W ogrodzie są zjeżdżalnie, hamaki, pełno zabawek, domek i pełno zakamarków, czyli idealnie dla prawie 3 latka.







Pierwsze 3 dni mieliśmy przepiękną pogodę, trochę poleniuchowaliśmy, ale byliśmy też w Albufeirze i w Parku Przyrodniczym rzeki Formosy.

Albufeira - nie polecam, okropnie turystyczne miasteczko, plaże co prawda piękne, ale miasteczko to taka Mała Wielka Brytania. W każdym barze serwują pełne angielskie śniadanie, przed każdym barem brytyjscy naganiacze - nie można  przejść spokojnie, portugalskiej kultury trudno tam doświadczyć.
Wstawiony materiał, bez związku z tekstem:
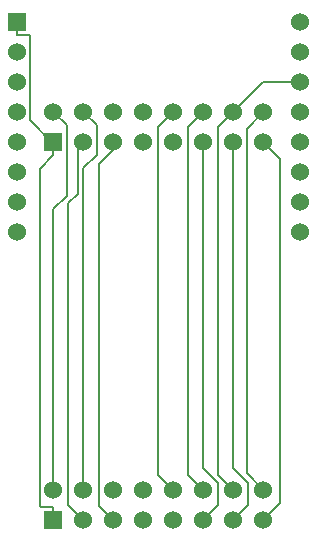
<source format=gtl>
G04 (created by PCBNEW-RS274X (2011-aug-04)-testing) date Wed 17 Apr 2013 04:17:38 PM PDT*
G01*
G70*
G90*
%MOIN*%
G04 Gerber Fmt 3.4, Leading zero omitted, Abs format*
%FSLAX34Y34*%
G04 APERTURE LIST*
%ADD10C,0.006000*%
%ADD11R,0.060000X0.060000*%
%ADD12C,0.060000*%
%ADD13C,0.008000*%
G04 APERTURE END LIST*
G54D10*
G54D11*
X22799Y-39398D03*
G54D12*
X22799Y-38398D03*
X23799Y-39398D03*
X23799Y-38398D03*
X24799Y-39398D03*
X24799Y-38398D03*
X25799Y-39398D03*
X25799Y-38398D03*
X26799Y-39398D03*
X26799Y-38398D03*
X27799Y-39398D03*
X27799Y-38398D03*
X28799Y-39398D03*
X28799Y-38398D03*
X29799Y-39398D03*
X29799Y-38398D03*
G54D11*
X22799Y-26799D03*
G54D12*
X22799Y-25799D03*
X23799Y-26799D03*
X23799Y-25799D03*
X24799Y-26799D03*
X24799Y-25799D03*
X25799Y-26799D03*
X25799Y-25799D03*
X26799Y-26799D03*
X26799Y-25799D03*
X27799Y-26799D03*
X27799Y-25799D03*
X28799Y-26799D03*
X28799Y-25799D03*
X29799Y-26799D03*
X29799Y-25799D03*
X31023Y-29800D03*
X31023Y-28800D03*
X31023Y-27800D03*
X31023Y-26800D03*
X31023Y-25800D03*
X31023Y-24800D03*
X31023Y-23800D03*
X31023Y-22800D03*
G54D11*
X21574Y-22800D03*
G54D12*
X21574Y-23800D03*
X21574Y-24800D03*
X21574Y-25800D03*
X21574Y-26800D03*
X21574Y-27800D03*
X21574Y-28800D03*
X21574Y-29800D03*
G54D13*
X29299Y-38898D02*
X28799Y-39398D01*
X29299Y-38159D02*
X29299Y-38898D01*
X28799Y-37659D02*
X29299Y-38159D01*
X28799Y-26799D02*
X28799Y-37659D01*
X23299Y-38898D02*
X23799Y-39398D01*
X23299Y-28832D02*
X23299Y-38898D01*
X23615Y-28516D02*
X23299Y-28832D01*
X23615Y-26983D02*
X23615Y-28516D01*
X23799Y-26799D02*
X23615Y-26983D01*
X23799Y-27670D02*
X23799Y-38398D01*
X24244Y-27225D02*
X23799Y-27670D01*
X24244Y-26244D02*
X24244Y-27225D01*
X23799Y-25799D02*
X24244Y-26244D01*
X26299Y-37898D02*
X26799Y-38398D01*
X26299Y-26299D02*
X26299Y-37898D01*
X26799Y-25799D02*
X26299Y-26299D01*
X28299Y-38898D02*
X27799Y-39398D01*
X28299Y-38159D02*
X28299Y-38898D01*
X27799Y-37659D02*
X28299Y-38159D01*
X27799Y-26799D02*
X27799Y-37659D01*
X30355Y-38842D02*
X29799Y-39398D01*
X30355Y-27355D02*
X30355Y-38842D01*
X29799Y-26799D02*
X30355Y-27355D01*
X29243Y-37842D02*
X29799Y-38398D01*
X29243Y-26355D02*
X29243Y-37842D01*
X29799Y-25799D02*
X29243Y-26355D01*
X29798Y-24800D02*
X28799Y-25799D01*
X31023Y-24800D02*
X29798Y-24800D01*
X28299Y-37898D02*
X28799Y-38398D01*
X28299Y-26299D02*
X28299Y-37898D01*
X28799Y-25799D02*
X28299Y-26299D01*
X27299Y-37898D02*
X27799Y-38398D01*
X27299Y-26299D02*
X27299Y-37898D01*
X27799Y-25799D02*
X27299Y-26299D01*
X22356Y-27685D02*
X22799Y-27242D01*
X22356Y-38933D02*
X22356Y-27685D01*
X22378Y-38955D02*
X22356Y-38933D01*
X22799Y-38955D02*
X22378Y-38955D01*
X22799Y-39398D02*
X22799Y-38955D01*
X22017Y-26073D02*
X22799Y-26855D01*
X22017Y-23265D02*
X22017Y-26073D01*
X21995Y-23243D02*
X22017Y-23265D01*
X21574Y-23243D02*
X21995Y-23243D01*
X22799Y-26799D02*
X22799Y-26855D01*
X22799Y-26855D02*
X22799Y-27242D01*
X21574Y-22800D02*
X21574Y-23243D01*
X22799Y-29044D02*
X22799Y-38398D01*
X23243Y-28600D02*
X22799Y-29044D01*
X23243Y-26243D02*
X23243Y-28600D01*
X22799Y-25799D02*
X23243Y-26243D01*
X24799Y-27059D02*
X24799Y-26799D01*
X24321Y-27537D02*
X24799Y-27059D01*
X24321Y-38920D02*
X24321Y-27537D01*
X24799Y-39398D02*
X24321Y-38920D01*
M02*

</source>
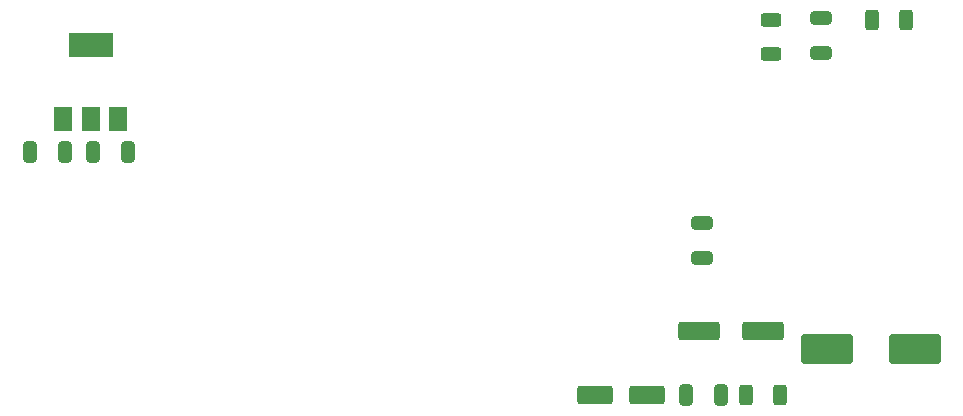
<source format=gbr>
%TF.GenerationSoftware,KiCad,Pcbnew,7.0.9*%
%TF.CreationDate,2024-08-11T11:44:12+10:00*%
%TF.ProjectId,AFPI Device V1.1,41465049-2044-4657-9669-63652056312e,rev?*%
%TF.SameCoordinates,Original*%
%TF.FileFunction,Paste,Top*%
%TF.FilePolarity,Positive*%
%FSLAX46Y46*%
G04 Gerber Fmt 4.6, Leading zero omitted, Abs format (unit mm)*
G04 Created by KiCad (PCBNEW 7.0.9) date 2024-08-11 11:44:12*
%MOMM*%
%LPD*%
G01*
G04 APERTURE LIST*
G04 Aperture macros list*
%AMRoundRect*
0 Rectangle with rounded corners*
0 $1 Rounding radius*
0 $2 $3 $4 $5 $6 $7 $8 $9 X,Y pos of 4 corners*
0 Add a 4 corners polygon primitive as box body*
4,1,4,$2,$3,$4,$5,$6,$7,$8,$9,$2,$3,0*
0 Add four circle primitives for the rounded corners*
1,1,$1+$1,$2,$3*
1,1,$1+$1,$4,$5*
1,1,$1+$1,$6,$7*
1,1,$1+$1,$8,$9*
0 Add four rect primitives between the rounded corners*
20,1,$1+$1,$2,$3,$4,$5,0*
20,1,$1+$1,$4,$5,$6,$7,0*
20,1,$1+$1,$6,$7,$8,$9,0*
20,1,$1+$1,$8,$9,$2,$3,0*%
G04 Aperture macros list end*
%ADD10RoundRect,0.250000X-0.325000X-0.650000X0.325000X-0.650000X0.325000X0.650000X-0.325000X0.650000X0*%
%ADD11RoundRect,0.250000X0.650000X-0.325000X0.650000X0.325000X-0.650000X0.325000X-0.650000X-0.325000X0*%
%ADD12RoundRect,0.250000X0.325000X0.650000X-0.325000X0.650000X-0.325000X-0.650000X0.325000X-0.650000X0*%
%ADD13RoundRect,0.250000X0.312500X0.625000X-0.312500X0.625000X-0.312500X-0.625000X0.312500X-0.625000X0*%
%ADD14RoundRect,0.250000X1.500000X0.550000X-1.500000X0.550000X-1.500000X-0.550000X1.500000X-0.550000X0*%
%ADD15RoundRect,0.250000X1.250000X0.550000X-1.250000X0.550000X-1.250000X-0.550000X1.250000X-0.550000X0*%
%ADD16R,1.500000X2.000000*%
%ADD17R,3.800000X2.000000*%
%ADD18RoundRect,0.250000X-1.950000X-1.000000X1.950000X-1.000000X1.950000X1.000000X-1.950000X1.000000X0*%
%ADD19RoundRect,0.250000X0.625000X-0.312500X0.625000X0.312500X-0.625000X0.312500X-0.625000X-0.312500X0*%
G04 APERTURE END LIST*
D10*
%TO.C,C1*%
X100506000Y-118999000D03*
X103456000Y-118999000D03*
%TD*%
D11*
%TO.C,C5*%
X167458000Y-110588000D03*
X167458000Y-107638000D03*
%TD*%
D12*
%TO.C,C2*%
X108790000Y-118999000D03*
X105840000Y-118999000D03*
%TD*%
D13*
%TO.C,R1*%
X174719500Y-107833000D03*
X171794500Y-107833000D03*
%TD*%
D14*
%TO.C,C6*%
X162583000Y-134122000D03*
X157183000Y-134122000D03*
%TD*%
D15*
%TO.C,C3*%
X152736000Y-139573000D03*
X148336000Y-139573000D03*
%TD*%
D16*
%TO.C,U1*%
X103364000Y-116180000D03*
X105664000Y-116180000D03*
X107964000Y-116180000D03*
D17*
X105664000Y-109880000D03*
%TD*%
D18*
%TO.C,C7*%
X168016000Y-135646000D03*
X175416000Y-135646000D03*
%TD*%
D19*
%TO.C,R2*%
X163267000Y-110702500D03*
X163267000Y-107777500D03*
%TD*%
D13*
%TO.C,R3*%
X164051500Y-139583000D03*
X161126500Y-139583000D03*
%TD*%
D11*
%TO.C,C4*%
X157425000Y-127950000D03*
X157425000Y-125000000D03*
%TD*%
D10*
%TO.C,C8*%
X156077000Y-139583000D03*
X159027000Y-139583000D03*
%TD*%
M02*

</source>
Z kolei świetnym miejscem, które wczoraj odwiedziliśmy jest Park Przyrodniczy rzeki Formosy.
Cały park jest dosyć duży, ale tylko jego niewielka częśc jest udostępniona do zwiedzania. Można przejść się 3km szlakiem, poobserwować ptaki. A jest co - przy ujściu rzeki odpoczywają ptaki lecące z Europy Północnej do Afryki i odwrotnie, a także niektóre gatunki tam zimują. Nam niestety nie udało się upatrzyć zbyt wielu ptaków, ale i tak spacer był bardzo przyjemny, Spokojnie można wybrać się wózkiem, nie było żadnego problemu z przejazdem. Dla Marcelka ta wycieczka również była atrakcją - chodził z kijkiem, brodził w strumyczku, rzucał sobie kamyczkami, łaził po łączkach, jednym słowem - szczęście :).
Można tam dojechać samochodem - do miejscowości Olhao, radzę najpierw sprawdzić wskazówki w internecie, gdyż miejsce nie jest dobrze oznaczone. Wstęp kosztuje 2,6euro i zdecydowanie warto :).